**PROBLEM DETAILS:** Hunt through the entries for the word "evenodd" and copy each line in which it appears.

++++ RECORDED DATA ++++

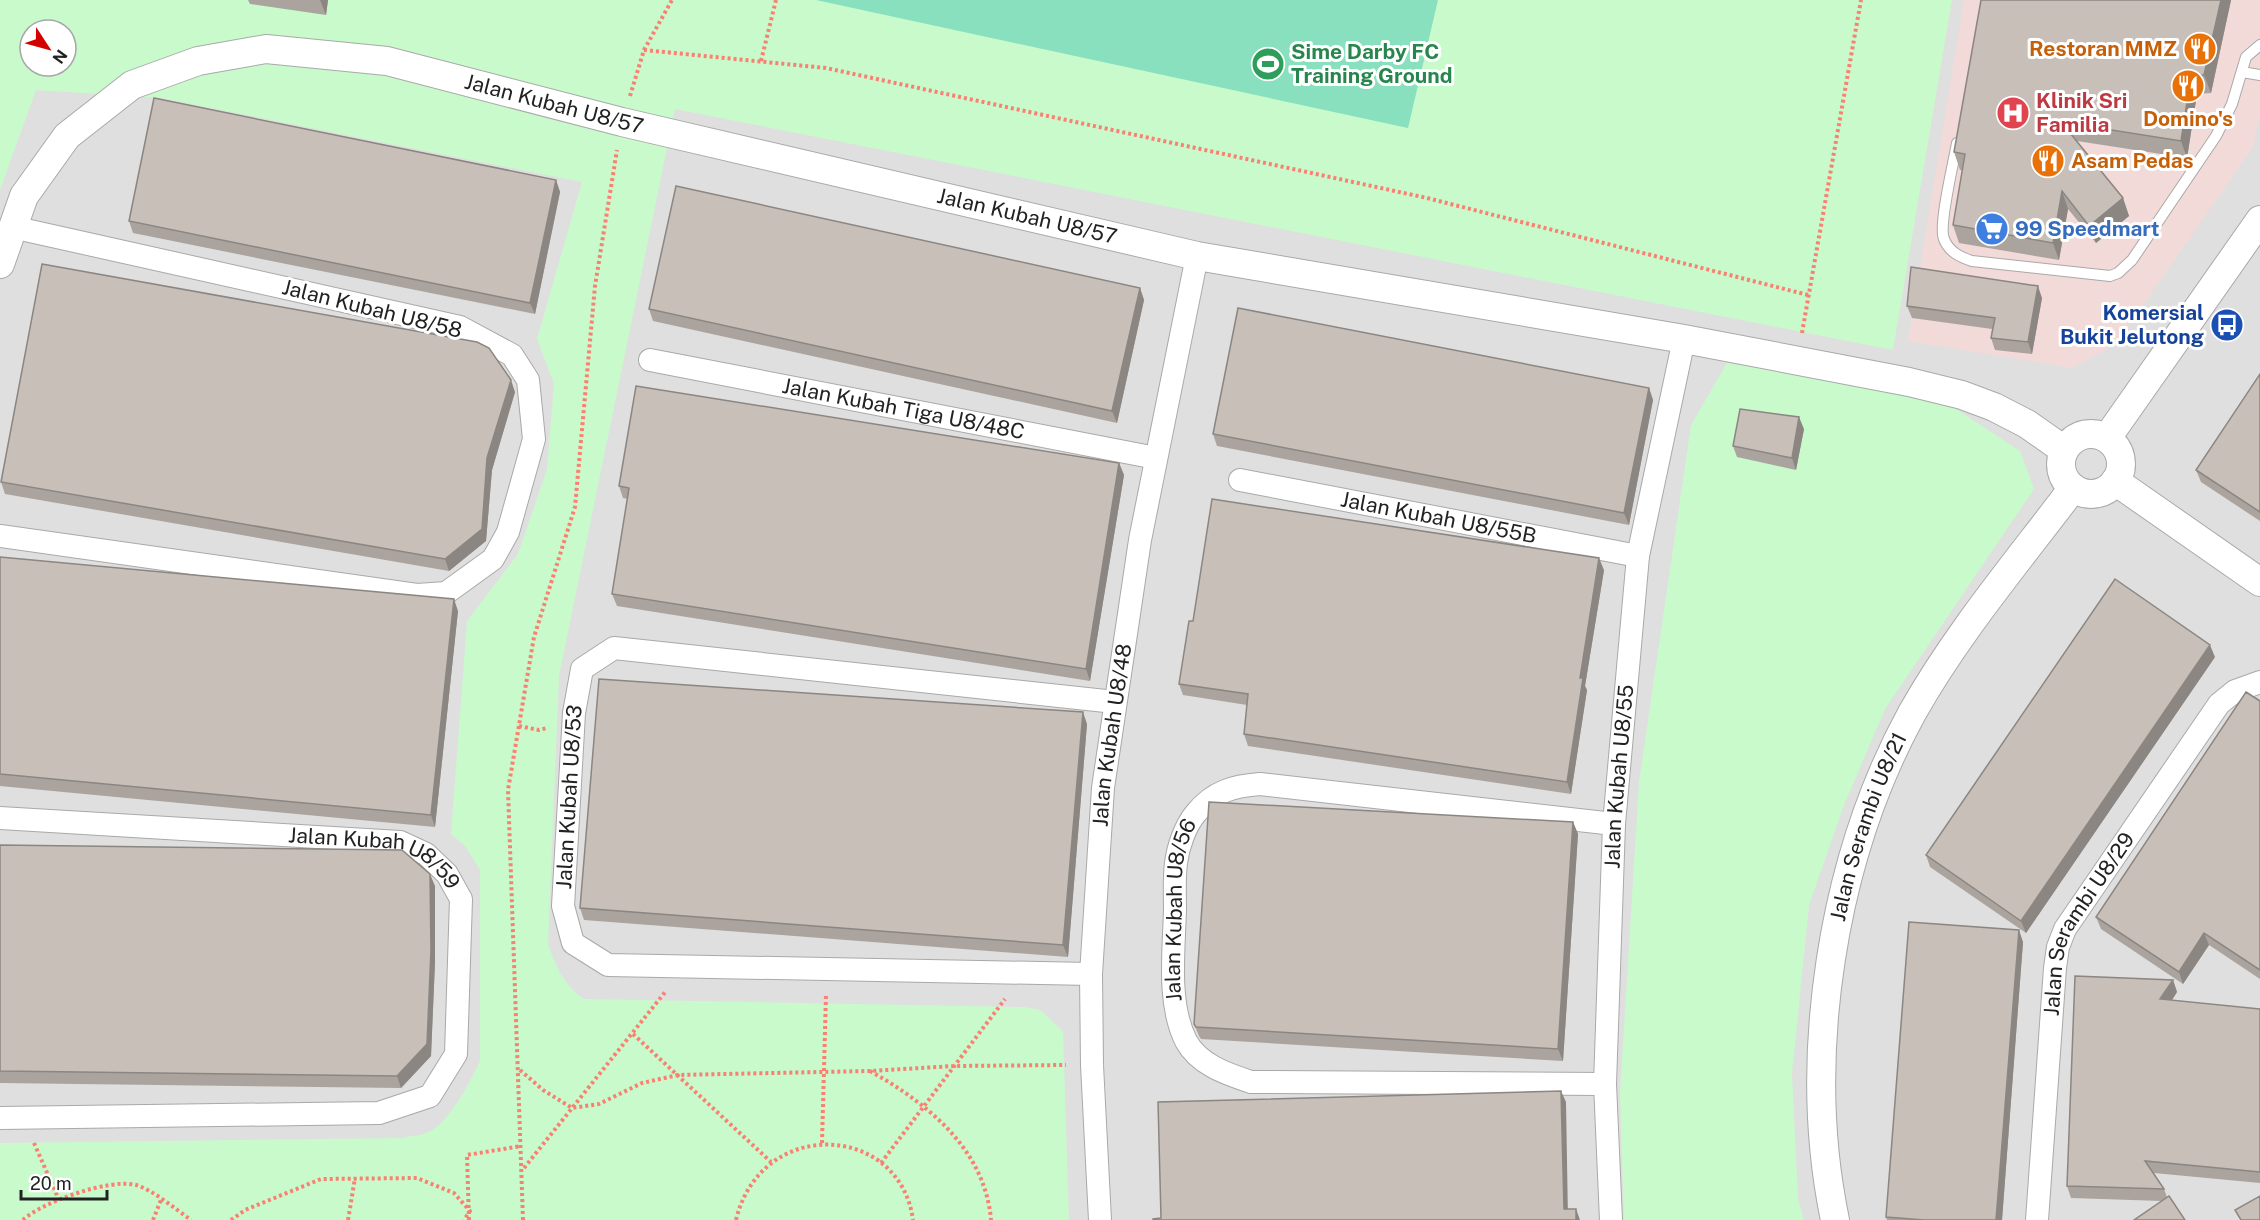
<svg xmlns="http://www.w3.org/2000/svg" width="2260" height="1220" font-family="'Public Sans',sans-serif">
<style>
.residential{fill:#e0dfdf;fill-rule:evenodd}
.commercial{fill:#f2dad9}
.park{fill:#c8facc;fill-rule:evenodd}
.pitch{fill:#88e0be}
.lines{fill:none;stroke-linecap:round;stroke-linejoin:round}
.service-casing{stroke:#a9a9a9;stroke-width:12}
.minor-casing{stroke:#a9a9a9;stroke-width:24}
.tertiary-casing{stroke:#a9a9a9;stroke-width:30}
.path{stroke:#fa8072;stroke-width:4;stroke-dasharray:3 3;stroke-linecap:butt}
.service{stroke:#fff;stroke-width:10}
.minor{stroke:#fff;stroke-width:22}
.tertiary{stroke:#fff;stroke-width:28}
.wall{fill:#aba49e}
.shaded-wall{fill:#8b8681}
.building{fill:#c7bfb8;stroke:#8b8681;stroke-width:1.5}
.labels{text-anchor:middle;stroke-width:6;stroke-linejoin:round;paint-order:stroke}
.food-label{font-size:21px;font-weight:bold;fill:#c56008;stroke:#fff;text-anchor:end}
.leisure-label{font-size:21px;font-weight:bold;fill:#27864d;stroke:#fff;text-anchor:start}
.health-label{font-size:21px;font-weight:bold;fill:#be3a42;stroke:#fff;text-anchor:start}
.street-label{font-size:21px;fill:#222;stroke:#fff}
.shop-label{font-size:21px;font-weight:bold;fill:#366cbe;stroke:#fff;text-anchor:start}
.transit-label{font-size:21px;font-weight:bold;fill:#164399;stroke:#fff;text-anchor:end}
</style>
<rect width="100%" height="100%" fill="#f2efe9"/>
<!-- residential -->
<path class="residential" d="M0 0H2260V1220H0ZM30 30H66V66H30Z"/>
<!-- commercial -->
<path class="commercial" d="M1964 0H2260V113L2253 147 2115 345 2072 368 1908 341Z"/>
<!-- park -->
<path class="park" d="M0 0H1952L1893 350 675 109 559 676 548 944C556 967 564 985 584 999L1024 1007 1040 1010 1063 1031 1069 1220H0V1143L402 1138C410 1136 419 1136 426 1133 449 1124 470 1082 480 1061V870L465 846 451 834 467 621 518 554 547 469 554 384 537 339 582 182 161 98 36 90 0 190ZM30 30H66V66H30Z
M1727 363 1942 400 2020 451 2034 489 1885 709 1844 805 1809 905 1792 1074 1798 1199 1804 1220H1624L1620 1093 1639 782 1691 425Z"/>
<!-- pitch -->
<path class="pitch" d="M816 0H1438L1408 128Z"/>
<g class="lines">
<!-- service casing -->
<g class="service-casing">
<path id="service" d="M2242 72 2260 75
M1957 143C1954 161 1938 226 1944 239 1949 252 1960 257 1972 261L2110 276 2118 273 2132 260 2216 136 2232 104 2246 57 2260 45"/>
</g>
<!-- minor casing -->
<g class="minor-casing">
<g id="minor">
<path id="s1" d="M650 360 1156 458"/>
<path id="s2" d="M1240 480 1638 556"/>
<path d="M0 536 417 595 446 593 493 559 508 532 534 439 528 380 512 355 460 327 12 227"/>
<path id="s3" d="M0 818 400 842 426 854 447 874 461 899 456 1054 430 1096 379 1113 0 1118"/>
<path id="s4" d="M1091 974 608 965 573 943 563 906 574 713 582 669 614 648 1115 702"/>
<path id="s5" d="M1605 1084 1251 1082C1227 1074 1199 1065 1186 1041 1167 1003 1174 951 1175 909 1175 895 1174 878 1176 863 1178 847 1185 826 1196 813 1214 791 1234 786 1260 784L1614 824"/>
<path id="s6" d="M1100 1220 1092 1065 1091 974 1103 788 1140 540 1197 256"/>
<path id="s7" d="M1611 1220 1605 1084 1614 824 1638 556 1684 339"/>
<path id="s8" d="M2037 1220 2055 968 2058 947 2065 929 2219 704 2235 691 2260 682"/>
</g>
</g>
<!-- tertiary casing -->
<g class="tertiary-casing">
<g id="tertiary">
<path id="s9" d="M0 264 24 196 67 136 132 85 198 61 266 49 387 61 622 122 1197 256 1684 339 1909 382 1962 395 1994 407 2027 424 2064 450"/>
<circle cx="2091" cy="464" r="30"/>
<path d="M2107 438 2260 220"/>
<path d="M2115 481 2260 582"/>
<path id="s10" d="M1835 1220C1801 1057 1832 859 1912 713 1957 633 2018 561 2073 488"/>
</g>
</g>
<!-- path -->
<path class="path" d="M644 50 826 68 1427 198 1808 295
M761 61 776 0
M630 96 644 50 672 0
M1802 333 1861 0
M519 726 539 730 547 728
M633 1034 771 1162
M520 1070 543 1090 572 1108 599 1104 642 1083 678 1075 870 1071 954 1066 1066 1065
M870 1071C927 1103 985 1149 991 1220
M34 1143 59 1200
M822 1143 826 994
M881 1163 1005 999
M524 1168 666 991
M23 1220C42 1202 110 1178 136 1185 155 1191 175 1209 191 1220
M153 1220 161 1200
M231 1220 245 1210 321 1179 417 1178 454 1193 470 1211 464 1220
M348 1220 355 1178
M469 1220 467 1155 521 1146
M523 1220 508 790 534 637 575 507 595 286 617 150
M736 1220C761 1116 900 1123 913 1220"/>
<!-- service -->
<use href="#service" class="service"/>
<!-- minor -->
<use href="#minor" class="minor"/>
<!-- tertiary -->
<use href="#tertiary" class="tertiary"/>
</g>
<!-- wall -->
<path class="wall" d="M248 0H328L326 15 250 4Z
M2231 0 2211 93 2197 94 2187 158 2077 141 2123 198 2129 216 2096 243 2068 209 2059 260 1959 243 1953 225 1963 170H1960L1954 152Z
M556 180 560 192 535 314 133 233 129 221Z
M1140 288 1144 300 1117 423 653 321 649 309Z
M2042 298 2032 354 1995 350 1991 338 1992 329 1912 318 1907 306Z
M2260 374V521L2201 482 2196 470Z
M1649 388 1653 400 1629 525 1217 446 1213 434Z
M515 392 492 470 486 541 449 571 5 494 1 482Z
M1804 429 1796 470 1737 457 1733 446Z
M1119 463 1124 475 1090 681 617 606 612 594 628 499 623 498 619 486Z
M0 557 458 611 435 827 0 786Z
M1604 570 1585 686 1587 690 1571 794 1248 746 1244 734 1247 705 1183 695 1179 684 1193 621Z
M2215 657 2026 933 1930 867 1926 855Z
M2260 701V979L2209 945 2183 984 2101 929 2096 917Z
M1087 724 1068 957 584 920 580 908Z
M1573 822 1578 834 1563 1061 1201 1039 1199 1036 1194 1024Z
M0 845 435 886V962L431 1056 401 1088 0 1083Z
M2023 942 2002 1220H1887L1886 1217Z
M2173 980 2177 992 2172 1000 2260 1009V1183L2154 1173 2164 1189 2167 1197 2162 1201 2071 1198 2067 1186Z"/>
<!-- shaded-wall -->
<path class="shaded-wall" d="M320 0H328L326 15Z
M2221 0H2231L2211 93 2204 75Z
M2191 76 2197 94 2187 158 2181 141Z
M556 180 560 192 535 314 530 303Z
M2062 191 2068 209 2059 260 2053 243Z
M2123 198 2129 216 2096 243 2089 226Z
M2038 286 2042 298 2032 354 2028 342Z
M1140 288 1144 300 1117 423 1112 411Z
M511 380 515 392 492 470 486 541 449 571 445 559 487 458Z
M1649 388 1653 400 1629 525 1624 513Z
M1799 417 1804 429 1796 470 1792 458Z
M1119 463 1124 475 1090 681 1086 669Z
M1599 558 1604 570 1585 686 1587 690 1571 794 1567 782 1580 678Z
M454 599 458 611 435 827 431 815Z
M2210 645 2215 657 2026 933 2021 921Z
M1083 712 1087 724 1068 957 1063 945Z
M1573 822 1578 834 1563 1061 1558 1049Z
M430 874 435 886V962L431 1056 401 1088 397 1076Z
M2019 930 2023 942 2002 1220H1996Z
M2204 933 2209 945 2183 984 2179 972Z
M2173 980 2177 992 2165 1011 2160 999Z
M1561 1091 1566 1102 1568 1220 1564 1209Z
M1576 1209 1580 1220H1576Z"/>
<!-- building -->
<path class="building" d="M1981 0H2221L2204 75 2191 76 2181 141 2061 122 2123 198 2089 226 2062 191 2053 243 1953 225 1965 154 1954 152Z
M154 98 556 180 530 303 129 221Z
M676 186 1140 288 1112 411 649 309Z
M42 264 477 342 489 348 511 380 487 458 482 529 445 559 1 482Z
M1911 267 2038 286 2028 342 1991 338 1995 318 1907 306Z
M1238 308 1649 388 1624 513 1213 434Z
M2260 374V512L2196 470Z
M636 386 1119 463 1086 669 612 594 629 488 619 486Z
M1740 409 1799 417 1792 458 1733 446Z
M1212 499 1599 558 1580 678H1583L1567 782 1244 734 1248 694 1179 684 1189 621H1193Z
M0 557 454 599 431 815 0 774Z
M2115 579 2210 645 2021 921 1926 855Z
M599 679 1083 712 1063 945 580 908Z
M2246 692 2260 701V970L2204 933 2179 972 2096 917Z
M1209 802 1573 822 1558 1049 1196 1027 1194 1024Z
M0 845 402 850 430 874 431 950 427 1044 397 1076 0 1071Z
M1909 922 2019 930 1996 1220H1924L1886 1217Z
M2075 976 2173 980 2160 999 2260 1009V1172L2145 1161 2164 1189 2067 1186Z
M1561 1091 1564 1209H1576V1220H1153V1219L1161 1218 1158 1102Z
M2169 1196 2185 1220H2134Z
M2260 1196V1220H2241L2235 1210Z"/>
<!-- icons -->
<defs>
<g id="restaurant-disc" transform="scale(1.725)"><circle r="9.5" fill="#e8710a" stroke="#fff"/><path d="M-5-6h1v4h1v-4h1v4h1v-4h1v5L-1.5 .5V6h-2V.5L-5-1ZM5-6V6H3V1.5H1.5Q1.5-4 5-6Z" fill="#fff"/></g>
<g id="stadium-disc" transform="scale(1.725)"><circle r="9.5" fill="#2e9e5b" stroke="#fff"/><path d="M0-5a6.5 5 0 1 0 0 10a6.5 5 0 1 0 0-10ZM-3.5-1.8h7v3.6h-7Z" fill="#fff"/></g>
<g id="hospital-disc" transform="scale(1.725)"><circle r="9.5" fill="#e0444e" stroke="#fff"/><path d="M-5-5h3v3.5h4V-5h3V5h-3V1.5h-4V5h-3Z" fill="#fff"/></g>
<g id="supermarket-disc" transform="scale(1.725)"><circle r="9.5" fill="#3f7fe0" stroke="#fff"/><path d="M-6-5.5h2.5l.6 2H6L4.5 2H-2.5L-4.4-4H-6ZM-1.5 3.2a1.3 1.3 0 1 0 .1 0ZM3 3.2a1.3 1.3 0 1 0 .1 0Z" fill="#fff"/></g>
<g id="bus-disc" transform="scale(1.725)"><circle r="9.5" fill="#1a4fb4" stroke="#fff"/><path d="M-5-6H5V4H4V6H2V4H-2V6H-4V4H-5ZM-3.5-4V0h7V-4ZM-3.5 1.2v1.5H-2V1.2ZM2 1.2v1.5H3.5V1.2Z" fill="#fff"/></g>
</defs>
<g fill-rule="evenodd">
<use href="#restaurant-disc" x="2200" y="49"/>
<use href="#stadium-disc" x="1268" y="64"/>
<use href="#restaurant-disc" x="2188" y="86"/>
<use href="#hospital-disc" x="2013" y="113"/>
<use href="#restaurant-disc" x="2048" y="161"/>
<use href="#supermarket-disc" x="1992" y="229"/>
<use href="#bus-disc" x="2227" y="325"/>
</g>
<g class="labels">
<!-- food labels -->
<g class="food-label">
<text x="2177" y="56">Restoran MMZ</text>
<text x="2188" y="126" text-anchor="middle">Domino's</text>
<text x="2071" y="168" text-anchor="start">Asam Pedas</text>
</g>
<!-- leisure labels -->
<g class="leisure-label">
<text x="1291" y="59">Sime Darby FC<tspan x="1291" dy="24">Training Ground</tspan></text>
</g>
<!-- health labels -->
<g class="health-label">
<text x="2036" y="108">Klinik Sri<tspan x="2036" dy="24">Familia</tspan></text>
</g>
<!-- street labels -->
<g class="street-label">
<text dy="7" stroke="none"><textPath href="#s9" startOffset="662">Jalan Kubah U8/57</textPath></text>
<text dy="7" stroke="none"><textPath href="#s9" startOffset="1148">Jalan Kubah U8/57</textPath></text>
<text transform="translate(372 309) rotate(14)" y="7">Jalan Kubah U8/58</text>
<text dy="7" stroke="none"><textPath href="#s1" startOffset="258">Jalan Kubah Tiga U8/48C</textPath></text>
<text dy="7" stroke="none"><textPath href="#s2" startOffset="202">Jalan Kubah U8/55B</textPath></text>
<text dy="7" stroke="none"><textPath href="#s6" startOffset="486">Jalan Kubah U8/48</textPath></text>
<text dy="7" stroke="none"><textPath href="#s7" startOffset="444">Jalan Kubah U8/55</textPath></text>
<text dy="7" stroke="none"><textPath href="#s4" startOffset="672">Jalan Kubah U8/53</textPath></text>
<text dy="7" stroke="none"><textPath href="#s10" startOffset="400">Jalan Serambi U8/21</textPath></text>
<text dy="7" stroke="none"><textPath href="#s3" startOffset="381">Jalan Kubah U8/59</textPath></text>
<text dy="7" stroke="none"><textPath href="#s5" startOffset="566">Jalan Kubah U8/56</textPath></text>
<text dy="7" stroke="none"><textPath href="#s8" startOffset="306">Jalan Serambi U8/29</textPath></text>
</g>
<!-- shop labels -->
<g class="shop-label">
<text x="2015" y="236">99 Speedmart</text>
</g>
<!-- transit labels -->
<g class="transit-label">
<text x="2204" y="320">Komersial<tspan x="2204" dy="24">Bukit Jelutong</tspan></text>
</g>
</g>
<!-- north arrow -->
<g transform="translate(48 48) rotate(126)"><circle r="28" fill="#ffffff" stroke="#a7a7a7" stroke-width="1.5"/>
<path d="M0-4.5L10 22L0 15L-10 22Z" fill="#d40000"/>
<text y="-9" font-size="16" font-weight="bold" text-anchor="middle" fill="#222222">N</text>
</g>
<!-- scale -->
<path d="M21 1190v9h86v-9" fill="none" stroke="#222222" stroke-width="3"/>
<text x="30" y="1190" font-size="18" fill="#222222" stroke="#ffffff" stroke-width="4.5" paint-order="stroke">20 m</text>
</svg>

++++

**ANSWER BELOW:**
.residential{fill:#e0dfdf;fill-rule:evenodd}
.park{fill:#c8facc;fill-rule:evenodd}
<g fill-rule="evenodd">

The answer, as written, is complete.